Table 2 presents one such result, while additional scenarios are elaborated in detail in
Appendix D. The results become more distant for both frameworks as the sample size decreases. We witness this relation because with smaller sample sizes, the tendency of the sampling distribution to approximate normal distribution decreases. These results are further confirmation that caution should be applied when using smaller sample sizes, particularly when N < 39. To extend the proposed framework for less than 39 samples, further research is required.
This study presents a formal statistical evaluation of the device’s conformity with international standards, primarily through the evaluation of the probability of acceptance depending on the mean error, the standard deviation of the error, and the sample size. While evaluating a device’s inaccuracy, international standards also mandate that the device follows guidelines in regard to selecting the cuff size, providing the subject with a resting period prior to measurement, etc. Any deviation from these protocols has the potential to introduce bias, though the specific impact remains inconclusive as most studies do not explicitly state whether these protocols were adhered to. Additionally, to ensure enough samples in varied categories, including covering high and low blood pressure groups, ranges, and distributions of arm sizes, a minimum device sample size of N = 85 is necessary. In such cases, a smaller sample size will not be representative of the population.
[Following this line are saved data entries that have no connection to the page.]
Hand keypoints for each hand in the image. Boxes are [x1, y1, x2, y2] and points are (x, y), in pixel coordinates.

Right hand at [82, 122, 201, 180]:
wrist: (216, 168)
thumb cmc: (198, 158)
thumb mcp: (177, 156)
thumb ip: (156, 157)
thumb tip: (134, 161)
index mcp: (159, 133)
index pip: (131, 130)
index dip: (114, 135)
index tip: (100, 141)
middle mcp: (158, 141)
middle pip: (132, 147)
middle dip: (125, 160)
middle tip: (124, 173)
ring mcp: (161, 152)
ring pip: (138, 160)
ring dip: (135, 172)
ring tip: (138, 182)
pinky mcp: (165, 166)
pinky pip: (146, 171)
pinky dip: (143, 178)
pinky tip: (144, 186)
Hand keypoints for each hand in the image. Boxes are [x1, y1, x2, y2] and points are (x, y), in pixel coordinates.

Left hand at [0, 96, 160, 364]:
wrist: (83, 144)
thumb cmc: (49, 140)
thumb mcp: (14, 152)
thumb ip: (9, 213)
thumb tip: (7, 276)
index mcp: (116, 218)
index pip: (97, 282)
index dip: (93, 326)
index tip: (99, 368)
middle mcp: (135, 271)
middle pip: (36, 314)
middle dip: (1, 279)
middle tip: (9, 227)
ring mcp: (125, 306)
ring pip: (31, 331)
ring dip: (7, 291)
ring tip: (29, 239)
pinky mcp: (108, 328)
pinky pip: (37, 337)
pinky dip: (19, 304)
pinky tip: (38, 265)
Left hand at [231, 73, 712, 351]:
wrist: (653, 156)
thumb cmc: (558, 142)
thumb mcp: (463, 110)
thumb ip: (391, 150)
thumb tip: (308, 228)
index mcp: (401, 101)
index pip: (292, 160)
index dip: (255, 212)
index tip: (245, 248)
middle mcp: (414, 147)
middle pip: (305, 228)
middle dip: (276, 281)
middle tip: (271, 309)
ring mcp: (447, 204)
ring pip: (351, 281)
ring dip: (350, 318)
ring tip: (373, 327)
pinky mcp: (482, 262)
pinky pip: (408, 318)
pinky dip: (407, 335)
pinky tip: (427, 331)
With significant modifications for the standard SP10, we introduce a mathematical framework to accommodate different underlying definitions of acceptable error and confidence. This is of relevance to those developing new BP measurement technologies which are often tested initially in smaller samples, such as cuffless, wearable BP measurement devices that perform continuous readings to gather trends for a long period of time. These technologies help in assessing real-time fluctuations which might be useful for clinical trials that aim to gather longitudinal data on blood pressure trends and responses to interventions.
Finally, to assist in the calculations presented, this paper also introduces the companion R package “bpAcc”, an implementation of this methodology involving functions to directly compute the acceptance limit and without having to deal with the mathematical complexities. At present, our framework has the infrastructure to afford normally distributed errors, as stated by the argument “distribution” from “PAccept()” and “AcceptR()”. Future work includes upgrading both functions to handle errors other than normal. Initial steps have been taken in this direction with both functions being currently trained and tested using the one-parameter (, or degrees of freedom) Student-t distribution. We are focused on selecting real-valued distributions with practical benefits for clinicians and manufacturers, rather than a theory-based selection of choices. Essentially, more data are useful, but experiments are often expensive. We aim to provide choices spanning various sample sizes by providing statistical infrastructure to maximize the user’s ability to identify faulty devices (e.g., Type I error) for BP measurement. Over time, both functions will be enhanced with further arguments to handle, e.g., criteria other than “SP10:2006”.